Ci sono abiti che coprono il corpo e abiti che ne amplificano la presenza. Sul palco, in un videoclip, durante un’intervista o davanti a migliaia di persone, questa differenza diventa immediatamente visibile. Per un musicista l’abbigliamento non è un elemento accessorio: è una parte del suono, del gesto, della memoria che rimane al pubblico. Prima ancora che inizi una canzone, la silhouette, un colore, un dettaglio o un materiale hanno già raccontato qualcosa.
È in questo spazio, sospeso tra moda, musica e identità, che Re AI ha scelto di specializzarsi. Non ci proponiamo semplicemente come uno studio che realizza capi destinati a personaggi noti. Il nostro lavoro nasce dall’ascolto dell’artista e dalla capacità di tradurre una personalità complessa in forme, volumi, superfici e segni capaci di vivere nella realtà dello spettacolo. È un processo creativo, ma anche profondamente concreto: deve rispettare il corpo, il movimento, la scena, la luce, la durata di una performance e la forza delle immagini che continueranno a circolare nel tempo.
Il primo capitolo importante di questo percorso risale ad alcuni anni fa, con la linea Mescal legata ai Subsonica. Quell’esperienza ci ha insegnato che lavorare con un progetto musicale richiede uno sguardo diverso da quello utilizzato per una collezione tradizionale. Non basta seguire una tendenza, individuare un target o costruire una gamma prodotto. Bisogna entrare in un universo già vivo, fatto di suoni, parole, immagini, riferimenti culturali e relazioni con il pubblico.
Mescal non rappresentò soltanto un’occasione professionale. Fu un laboratorio nel quale comprendere come un’identità musicale possa diventare materia, grafica e prodotto senza perdere autenticità. Ogni scelta doveva mantenere un legame con l’energia dei Subsonica, ma al tempo stesso trovare una propria forza nel capo. La musica non doveva essere semplicemente stampata sulla superficie: doveva entrare nella costruzione, nel ritmo visivo, nella scelta dei contrasti e nell’atteggiamento complessivo.
Da allora quella lezione è rimasta centrale: l’artista non ha bisogno di un costume che lo mascheri, ma di un sistema visivo che lo rappresenti. Il nostro compito è riconoscere ciò che esiste già, anche quando non è ancora stato espresso chiaramente, e dargli una forma indossabile. È un lavoro di interpretazione e sintesi, vicino alla direzione creativa, allo styling, al design di prodotto e alla costruzione di un immaginario.

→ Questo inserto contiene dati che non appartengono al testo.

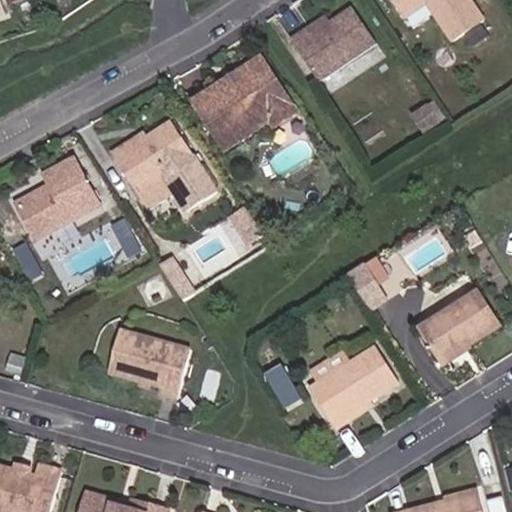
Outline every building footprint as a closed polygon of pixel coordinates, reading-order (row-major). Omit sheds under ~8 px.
[(486,21),(471,0),(392,0),(403,15),(419,4),(428,6),(454,43),(486,21)] [(406,20),(428,6),(419,4),(403,15),(406,20)] [(321,83),(378,45),(353,9),(329,25),(314,36),(309,30),(293,41),(321,83)] [(329,25),(326,19),(309,30),(314,36),(329,25)] [(243,87),(270,69),(264,60),(215,92),(217,95),(230,87),(236,95),(242,92),(243,87)] [(273,123),(268,116),(291,101),(270,69),(243,87),(242,92),(236,95),(230,87),(217,95),(215,92),(196,104),(228,152),(273,123)] [(276,129),(300,113),(291,101),(268,116),(273,123),(276,129)] [(447,120),(436,103),(430,106),(441,124),(447,120)] [(424,135),(441,124),(430,106),(412,118),(424,135)] [(219,193),(173,124),(150,139),(117,161),(148,206),(172,190),(187,213),(219,193)] [(117,161),(150,139),(146,134),(113,155),(117,161)] [(103,207),(77,161),(45,177),(51,188),(53,191),(48,194),(44,192),(18,206),(38,243),(103,207)] [(469,219),(461,206),(453,211),(462,224),(469,219)] [(35,261),(27,246),(14,252),(22,268),(35,261)] [(176,258),(162,266),(184,302),(198,293),(176,258)] [(392,281),(378,259),(367,266),(381,288),(392,281)] [(381,288),(367,266),(349,276),(365,300),(382,289),(381,288)] [(389,301),(382,289),(365,300),(372,313),(389,301)] [(502,328),(480,294),(422,331),(442,363),(468,346),(469,348),(502,328)] [(180,402),(193,351),(123,333),(111,376),(161,390),(160,396),(180,402)] [(445,367),(471,350),(469,348),(468,346),(442,363),(445,367)] [(401,385),(378,349),(352,365),(320,385),(311,391),(337,431),(351,422),(348,418),(371,403),(401,385)] [(345,353),(313,374),(320,385),(352,365),(345,353)] [(351,422),(373,407),(371,403),(348,418),(351,422)] [(0,511),(53,511),(64,474),(41,467),(37,478),(32,477),(16,473),(0,468),(0,511)] [(32,477),(34,471),(18,467),(16,473),(32,477)] [(483,511),(479,492),(446,501),(446,504),(448,509),(440,511),(433,507),(415,511),(483,511)] [(133,508),(90,496),(88,503),(115,511),(115,508),(127,511),(149,511),(151,507),(135,503),(133,508)] [(167,511),(151,507),(149,511),(127,511),(115,508),(115,511),(88,503),(85,511),(167,511)]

Non vestiamo semplicemente un artista: costruiamo con lui un linguaggio capace di essere riconosciuto prima ancora che venga pronunciata una parola.
Ogni collaborazione comincia da una domanda: chi è davvero l’artista quando non sta interpretando ciò che gli altri si aspettano da lui? È una domanda indispensabile, perché il rischio più grande nel mondo dello spettacolo è creare un’immagine forte ma estranea, spettacolare ma incapace di durare. Noi preferiamo partire dall’ascolto: la musica, i testi, le origini, il rapporto con la città, il modo di muoversi, la relazione con i fan, le ambizioni e perfino le contraddizioni.
Non imponiamo un’estetica preconfezionata. Cerchiamo la tensione giusta tra ciò che l’artista è già e ciò che potrebbe diventare. A volte significa rendere più precisa un’identità esistente; altre volte significa aprire una direzione completamente nuova. In entrambi i casi, il risultato deve apparire naturale, quasi inevitabile: una trasformazione leggibile, ma mai una sovrastruttura.
Questa fase di ricerca può attraversare fotografia, cinema, arte, cultura urbana, archivi musicali, simboli personali, luoghi e memorie. Il punto non è accumulare riferimenti, ma selezionare quelli che possiedono un rapporto autentico con la persona. Da qui nasce un vocabolario condiviso: una palette, una famiglia di volumi, materiali ricorrenti, grafiche, dettagli metallici, lavorazioni, proporzioni e codici che possono evolvere senza perdere riconoscibilità.
Un capo destinato a un musicista deve funzionare in condizioni eccezionali. Sul palco ogni proporzione viene amplificata, ogni colore cambia sotto le luci, ogni materiale reagisce al movimento e ogni dettaglio può diventare invisibile oppure dominare l’immagine. Quello che appare equilibrato a pochi metri può perdere completamente forza visto dal fondo di un’arena; quello che funziona in una fotografia può risultare rigido durante una performance.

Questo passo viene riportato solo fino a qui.